Regarding the issue that authors named “3. Data Quality”. In my point of view the authors were still unable to address the key questions “what is happening at the cellular level? Are MSCs actually committing towards cardiac cells? Are there observable changes in the cell population? Does the MSCs actually originate subpopulations of cardiac cells?”. And I would humbly suggest the authors try to address those in their other works that are currently in preparation since I would absolutely be one of the first readers.
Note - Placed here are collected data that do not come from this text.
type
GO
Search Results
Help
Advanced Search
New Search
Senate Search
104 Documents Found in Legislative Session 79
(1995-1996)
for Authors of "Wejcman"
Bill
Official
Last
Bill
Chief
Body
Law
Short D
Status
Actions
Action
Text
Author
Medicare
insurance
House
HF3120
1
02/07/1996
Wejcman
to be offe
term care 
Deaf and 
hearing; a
Wish authors the best for future endeavors,

Author Response

We deeply appreciate reviewer’s suggestion. We understand and accept common concerns raised by both reviewer and editor. We removed all the data and related descriptions regarding “cardiac commitment” from main text and supplementary dataset. Current version is limitedly focused on acute regulation mechanism in response to apicidin treatment; acetylation-dynamics and the role of PSME4 in terms of nuclear clearance of YAP1. Discussion is also revised accordingly. Every single change is highlighted in the yellow. We are grateful to the reviewer for the constructive suggestions, and we hope to continue our further study to figure out the key questions you mentioned.

 

We hope the current revision will be now suitable for publication.

Round 3

Reviewer 2 Report

I found the compromise from the authors enough and have no further comments.